Guido van Rossum guido at python.org
Tue Jan 4 02:02:35 CET 2011


On Mon, Jan 3, 2011 at 9:52 AM, David Malcolm <dmalcolm at redhat.com> wrote:
> On Sun, 2011-01-02 at 19:18 -0800, Guido van Rossum wrote:
>> On Sun, Jan 2, 2011 at 5:50 PM, Alex Gaynor <alex.gaynor at gmail.com> wrote:
>> > No, it's singularly impossible to prove that any global load will be any given
>> > value at compile time.  Any optimization based on this premise is wrong.
>>
>> True.
>>
>> My proposed way out of this conundrum has been to change the language
>> semantics slightly so that global names which (a) coincide with a
>> builtin, and (b) have no explicit assignment to them in the current
>> module, would be fair game for such optimizations, with the
>> understanding that the presence of e.g. "len = len" anywhere in the
>> module (even in dead code!) would be sufficient to disable the
>> optimization.
>>
>> But barring someone interested in implementing something based on this
>> rule, the proposal has languished for many years.
>
> Is there a PEP for this?

Not that I know of, otherwise I'd have mentioned it. :-)
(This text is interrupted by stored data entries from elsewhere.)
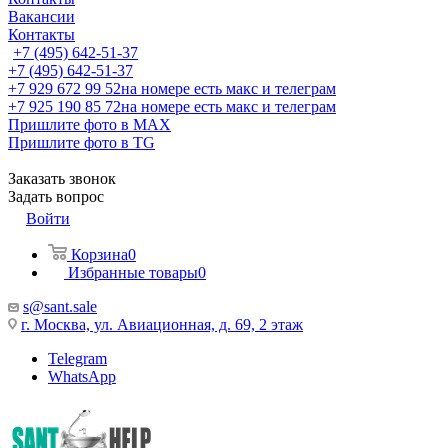
Вакансии
Контакты
+7 (495) 642-51-37
+7 (495) 642-51-37
+7 929 672 99 52
на номере есть макс и телеграм
+7 925 190 85 72
на номере есть макс и телеграм
Пришлите фото в MAX
Пришлите фото в TG
Заказать звонок
Задать вопрос
Войти
Корзина
0
Избранные товары
0
s@sant.sale
г. Москва, ул. Авиационная, д. 69, 2 этаж
Telegram
WhatsApp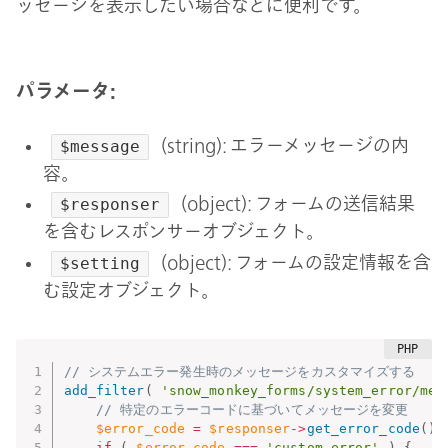
ッセージを表示したい場合などに便利です。
パラメータ:
(string): エラーメッセージの内
$message
容。
(object): フォームの送信結果
$responser
を含むレスポンサーオブジェクト。
(object): フォームの設定情報を含
$setting
む設定オブジェクト。
// システムエラー発生時のメッセージをカスタマイズする
add_filter
(
'snow_monkey_forms/system_error/mes
// 特定のエラーコードに基づいてメッセージを変更
$error_code
=
$responser
-
>
get_error_code
(
)
;
if
(
$error_code
===
'custom_error'
)
{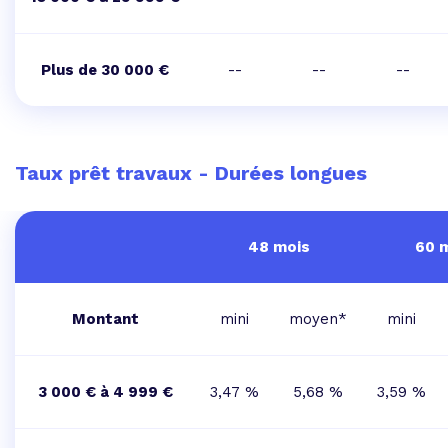
Plus de 30 000 €
--
--
--
Taux prêt travaux - Durées longues
48 mois
60 
Montant
mini
moyen*
mini
3 000 € à 4 999 €
3,47 %
5,68 %
3,59 %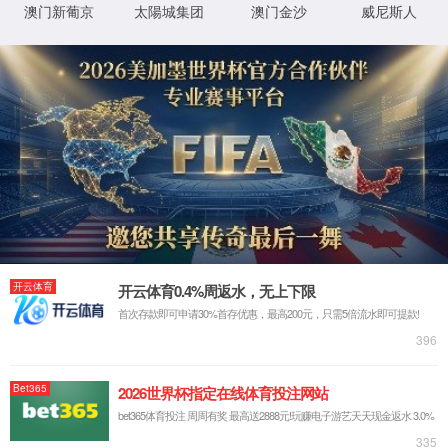
联系我们
SE3SX
智行无界,自由随行; 新一代智能电动登机行李箱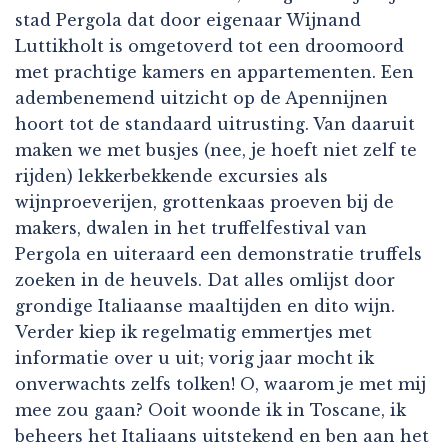
stad Pergola dat door eigenaar Wijnand
Luttikholt is omgetoverd tot een droomoord
met prachtige kamers en appartementen. Een
adembenemend uitzicht op de Apennijnen
hoort tot de standaard uitrusting. Van daaruit
maken we met busjes (nee, je hoeft niet zelf te
rijden) lekkerbekkende excursies als
wijnproeverijen, grottenkaas proeven bij de
makers, dwalen in het truffelfestival van
Pergola en uiteraard een demonstratie truffels
zoeken in de heuvels. Dat alles omlijst door
grondige Italiaanse maaltijden en dito wijn.
Verder kiep ik regelmatig emmertjes met
informatie over u uit; vorig jaar mocht ik
onverwachts zelfs tolken! O, waarom je met mij
mee zou gaan? Ooit woonde ik in Toscane, ik
beheers het Italiaans uitstekend en ben aan het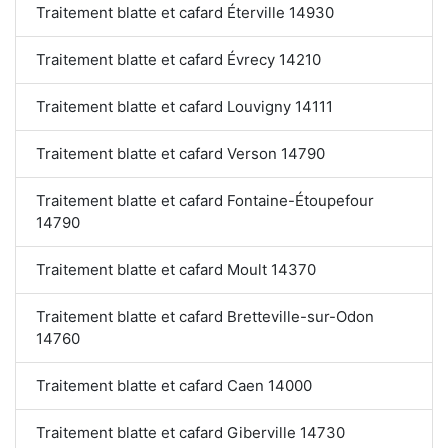
Traitement blatte et cafard Éterville 14930
Traitement blatte et cafard Évrecy 14210
Traitement blatte et cafard Louvigny 14111
Traitement blatte et cafard Verson 14790
Traitement blatte et cafard Fontaine-Étoupefour
14790
Traitement blatte et cafard Moult 14370
Traitement blatte et cafard Bretteville-sur-Odon
14760
Traitement blatte et cafard Caen 14000
Traitement blatte et cafard Giberville 14730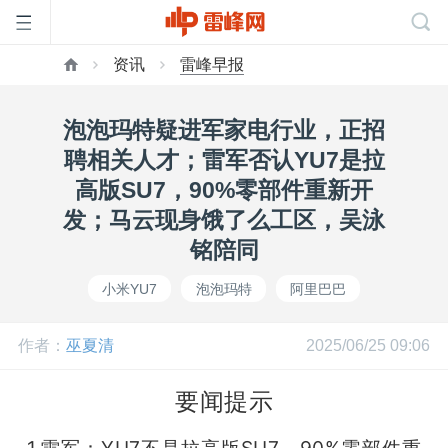
资讯
雷峰早报
首
泡泡玛特疑进军家电行业，正招
页
聘相关人才；雷军否认YU7是拉
高版SU7，90%零部件重新开
雷
发；马云现身饿了么工区，吴泳
铭陪同
峰
小米YU7
泡泡玛特
阿里巴巴
网
作者：
巫夏清
2025/06/25 09:06
公
要闻提示
1.雷军：YU7不是拉高版SU7，90%零部件重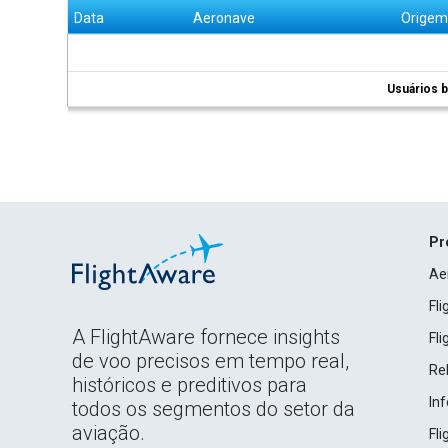
Data
Aeronave
Orige
Usuários b
Pr
Ae
Fl
A FlightAware fornece insights
Fl
de voo precisos em tempo real,
Rel
históricos e preditivos para
In
todos os segmentos do setor da
aviação.
Fl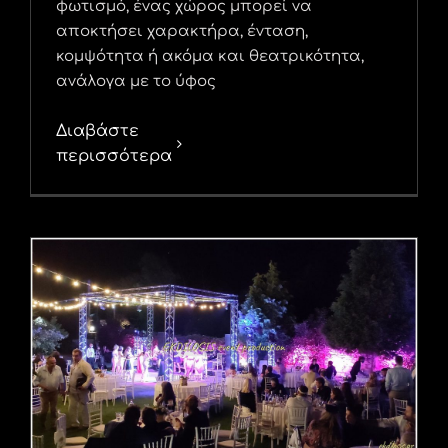
φωτισμό, ένας χώρος μπορεί να
αποκτήσει χαρακτήρα, ένταση,
κομψότητα ή ακόμα και θεατρικότητα,
ανάλογα με το ύφος
Διαβάστε
περισσότερα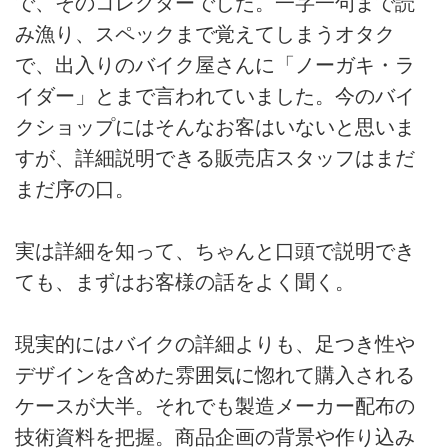
で、そのコレクターでした。一字一句まで読
み漁り、スペックまで覚えてしまうオタク
で、出入りのバイク屋さんに「ノーガキ・ラ
イダー」とまで言われていました。今のバイ
クショップにはそんなお客はいないと思いま
すが、詳細説明できる販売店スタッフはまだ
まだ序の口。
実は詳細を知って、ちゃんと口頭で説明でき
ても、まずはお客様の話をよく聞く。
現実的にはバイクの詳細よりも、足つき性や
デザインを含めた雰囲気に惚れて購入される
ケースが大半。それでも製造メーカー配布の
技術資料を把握。商品企画の背景や作り込み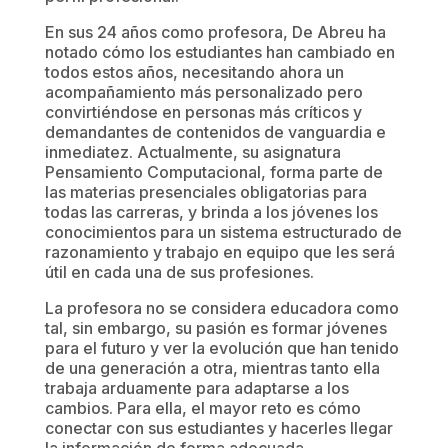
En sus 24 años como profesora, De Abreu ha
notado cómo los estudiantes han cambiado en
todos estos años, necesitando ahora un
acompañamiento más personalizado pero
convirtiéndose en personas más críticos y
demandantes de contenidos de vanguardia e
inmediatez. Actualmente, su asignatura
Pensamiento Computacional, forma parte de
las materias presenciales obligatorias para
todas las carreras, y brinda a los jóvenes los
conocimientos para un sistema estructurado de
razonamiento y trabajo en equipo que les será
útil en cada una de sus profesiones.
La profesora no se considera educadora como
tal, sin embargo, su pasión es formar jóvenes
para el futuro y ver la evolución que han tenido
de una generación a otra, mientras tanto ella
trabaja arduamente para adaptarse a los
cambios. Para ella, el mayor reto es cómo
conectar con sus estudiantes y hacerles llegar
la información de forma adecuada.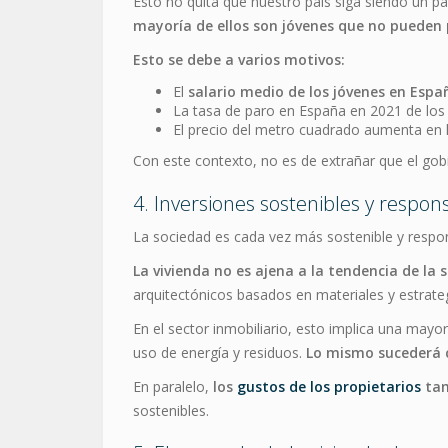
Esto no quita que nuestro país siga siendo un pa
mayoría de ellos son jóvenes que no pueden 
Esto se debe a varios motivos:
El
salario medio de los jóvenes en Espa
La tasa de paro en España en 2021 de lo
El precio del metro cuadrado aumenta en 
Con este contexto, no es de extrañar que el go
4. Inversiones sostenibles y respon
La sociedad es cada vez más sostenible y respo
La vivienda no es ajena a la tendencia de la s
arquitectónicos basados en materiales y estrate
En el sector inmobiliario, esto implica una mayo
uso de energía y residuos.
Lo mismo sucederá c
En paralelo,
los
gustos de los propietarios
tam
sostenibles.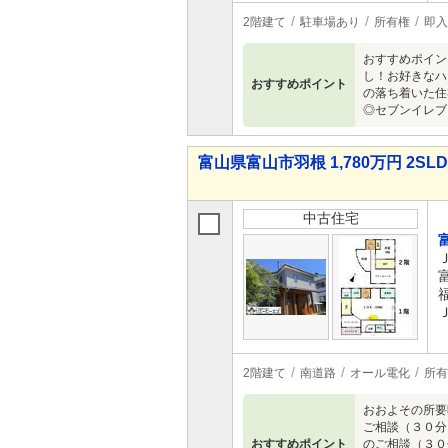
2階建て
駐車場あり
所有権
即入
おすすめポイン
し！お好きなハ
おすすめポイント
の落ち着いた住
◎セブンイレブ
富山県富山市羽根 1,780万円 2SL
中古住宅
2階建て
南道路
オール電化
所有
おおよその所要
ご相談（３０分
おすすめポイント
のご相談（３０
It would be useful if someone wrote it up, since the idea comes back
in one form or another regularly.

>> FWIW, this is reminiscent of Fortran's rules for "intrinsics" (its
>> name for builtins), which have a similar optimization behavior (except
>> there the potential overrides that the compiler doesn't need to take
>> into account are load-time definitions).
>
> I've been attempting another way in:
>  http://bugs.python.org/issue10399
> using a new "JUMP_IF_SPECIALIZABLE" opcode.  This compares what a value
> is against a compile-time prediction, branching to an optimized
> implementation if the guess was correct.  I use this to implement
> function-call inlining within the generated bytecode.
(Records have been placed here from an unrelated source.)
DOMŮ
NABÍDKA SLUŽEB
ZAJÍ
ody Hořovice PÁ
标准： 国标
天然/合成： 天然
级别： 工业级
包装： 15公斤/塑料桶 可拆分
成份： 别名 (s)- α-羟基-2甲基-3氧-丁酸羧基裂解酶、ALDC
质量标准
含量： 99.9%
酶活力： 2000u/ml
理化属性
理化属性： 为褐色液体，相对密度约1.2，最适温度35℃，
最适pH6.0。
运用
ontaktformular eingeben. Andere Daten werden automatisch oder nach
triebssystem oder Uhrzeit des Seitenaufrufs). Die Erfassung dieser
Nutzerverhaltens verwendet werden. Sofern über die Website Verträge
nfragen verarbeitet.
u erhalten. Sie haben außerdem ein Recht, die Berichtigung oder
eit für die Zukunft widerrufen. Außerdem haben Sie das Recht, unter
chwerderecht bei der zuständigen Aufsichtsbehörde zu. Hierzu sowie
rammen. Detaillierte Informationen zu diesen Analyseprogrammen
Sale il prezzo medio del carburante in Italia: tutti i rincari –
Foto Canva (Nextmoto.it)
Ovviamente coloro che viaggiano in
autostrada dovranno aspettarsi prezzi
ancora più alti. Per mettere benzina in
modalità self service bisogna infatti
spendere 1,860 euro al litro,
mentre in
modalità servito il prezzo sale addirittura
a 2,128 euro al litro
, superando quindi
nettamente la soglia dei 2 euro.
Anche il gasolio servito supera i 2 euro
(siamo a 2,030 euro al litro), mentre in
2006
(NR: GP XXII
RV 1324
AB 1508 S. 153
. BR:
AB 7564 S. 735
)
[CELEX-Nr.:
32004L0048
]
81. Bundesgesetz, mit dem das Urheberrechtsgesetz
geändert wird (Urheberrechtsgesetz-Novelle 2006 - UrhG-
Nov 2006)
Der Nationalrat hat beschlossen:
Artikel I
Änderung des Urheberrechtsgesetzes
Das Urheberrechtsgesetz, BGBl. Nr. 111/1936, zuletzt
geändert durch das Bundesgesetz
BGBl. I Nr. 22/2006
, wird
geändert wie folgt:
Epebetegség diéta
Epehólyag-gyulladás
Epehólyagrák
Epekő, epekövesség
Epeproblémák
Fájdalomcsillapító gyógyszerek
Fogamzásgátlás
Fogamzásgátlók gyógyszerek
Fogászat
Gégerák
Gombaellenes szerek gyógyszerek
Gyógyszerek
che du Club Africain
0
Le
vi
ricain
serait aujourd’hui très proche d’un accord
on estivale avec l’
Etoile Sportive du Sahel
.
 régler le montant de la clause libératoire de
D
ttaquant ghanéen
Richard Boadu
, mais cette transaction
Yeah, that's what everybody proposes to keep the language semantics
unchanged. But I claim that an easier solution is to say to hell with
those semantics, let's change them to make the implementation simpler.
That's from the Zen of Python: "If the implementation is easy to
explain, it may be a good idea." I guess few people can seriously
propose to change Python's semantics, that's why *I* am proposing it.
:-) Note that the semantics of locals (e.g. UnboundLocalError) were
also changed specifically to allow a significant optimization -- again
by me.

> Caveat-of-doom: That code's very much a work-in-progress at this stage,
> though: sometimes it doesn't segfault :) and the way that I track the
> predicted values is taking some other liberties with semantics (see that
> URL and the dmalcolm-ast-optimization-branch in SVN).
>
> (There's probably at least 2 PEPs in the above idea, though have yet to
> write my first PEP)

If you want to write up a PEP for the semantics change I am proposing,
everything you need is in this thread.